Last week, Patronis publicly disclosed that his wife, Katie, was being treated for breast cancer. Meanwhile, he rushed to Panama City to help in the aftermath of Hurricane Michael.
In his campaign ads, Patronis has highlighted his support during this year’s Legislative Session for a new workers’ compensation insurance law designed to assist first responders who suffer from post-traumatic stress disorder.
Patronis said he’d like to work with lawmakers to bring down the state corporate income-tax rate as a response to a federal tax package approved in December.
“Because of what happened at the federal level, we’re seeing gasoline being poured on the fire and this rush of folks to move from the Northeast, the Michigans, the New Yorks, the Bostons, the Connecticuts, to a less-tax environment like we have in Florida,” Patronis said. “They’re bringing their wealth, they’re bringing their money. They’re bringing their jobs.”
Ring, 48, spent five years with Yahoo, coming aboard in 1996 as the company’s first sales chief, four years after he graduated from Syracuse University with a degree in advertising.
Patronis’ political committee Treasure Florida accused Ring in an ad of falsely claiming to be a founder of Yahoo, but the sources for the claim were three media reports in which the writers affixed the “founder” label.

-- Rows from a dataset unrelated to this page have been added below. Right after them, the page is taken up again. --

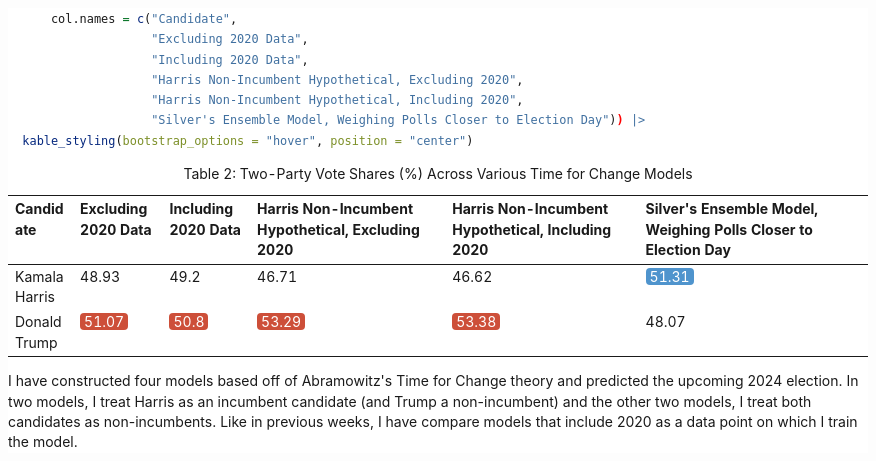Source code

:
 ``` r
      col.names = c("Candidate",
                    "Excluding 2020 Data",
                    "Including 2020 Data",
                    "Harris Non-Incumbent Hypothetical, Excluding 2020",
                    "Harris Non-Incumbent Hypothetical, Including 2020",
                    "Silver's Ensemble Model, Weighing Polls Closer to Election Day")) |>
  kable_styling(bootstrap_options = "hover", position = "center")
```

<table class="table table-hover" style="margin-left: auto; margin-right: auto;">
<caption>Table 2: Two-Party Vote Shares (%) Across Various Time for Change Models</caption>
 <thead>
  <tr>
   <th style="text-align:left;"> Candidate </th>
   <th style="text-align:left;"> Excluding 2020 Data </th>
   <th style="text-align:left;"> Including 2020 Data </th>
   <th style="text-align:left;"> Harris Non-Incumbent Hypothetical, Excluding 2020 </th>
   <th style="text-align:left;"> Harris Non-Incumbent Hypothetical, Including 2020 </th>
   <th style="text-align:left;"> Silver's Ensemble Model, Weighing Polls Closer to Election Day </th>
  </tr>
 </thead>
<tbody>
  <tr>
   <td style="text-align:left;"> Kamala Harris </td>
   <td style="text-align:left;"> 48.93 </td>
   <td style="text-align:left;"> 49.2 </td>
   <td style="text-align:left;"> 46.71 </td>
   <td style="text-align:left;"> 46.62 </td>
   <td style="text-align:left;"> <span style="     color: white !important;border-radius: 4px; padding-right: 4px; padding-left: 4px; background-color: rgba(79, 148, 205, 255) !important;">51.31</span> </td>
  </tr>
  <tr>
   <td style="text-align:left;"> Donald Trump </td>
   <td style="text-align:left;"> <span style="     color: white !important;border-radius: 4px; padding-right: 4px; padding-left: 4px; background-color: rgba(205, 79, 57, 255) !important;">51.07</span> </td>
   <td style="text-align:left;"> <span style="     color: white !important;border-radius: 4px; padding-right: 4px; padding-left: 4px; background-color: rgba(205, 79, 57, 255) !important;">50.8</span> </td>
   <td style="text-align:left;"> <span style="     color: white !important;border-radius: 4px; padding-right: 4px; padding-left: 4px; background-color: rgba(205, 79, 57, 255) !important;">53.29</span> </td>
   <td style="text-align:left;"> <span style="     color: white !important;border-radius: 4px; padding-right: 4px; padding-left: 4px; background-color: rgba(205, 79, 57, 255) !important;">53.38</span> </td>
   <td style="text-align:left;"> 48.07 </td>
  </tr>
</tbody>
</table>
I have constructed four models based off of Abramowitz's Time for Change theory and predicted the upcoming 2024 election. In two models, I treat Harris as an incumbent candidate (and Trump a non-incumbent) and the other two models, I treat both candidates as non-incumbents. Like in previous weeks, I have compare models that include 2020 as a data point on which I train the model.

Ring served in the state Senate from 2006 to 2016, where he was focused on issues involving venture capital, insurance and pensions. Widely viewed as a moderate Democrat, he pushed to create the State Office of Technology and helped establish the Florida Growth Fund through a bill that encouraged the State Board of Administration to invest a portion of state retirement money in “high-growth” homegrown tech companies.
Ring, a Massachusetts native, said if elected CFO, his priorities would be such things as protecting the state retirement system and expanding an “innovation economy” in the state.
Ring is also critical of how the Cabinet has operated under Scott, meeting infrequently and spending most of the time it does meet on ceremonial activities, such as handing out awards and highlighting dogs in need of adoption.
“This is the state board of directors of Florida. It has to start acting that way. It has to start meeting once or twice every month and act the way the board is supposed to act,” Ring said. “If this was a publicly traded company, the shareholders would revolt.”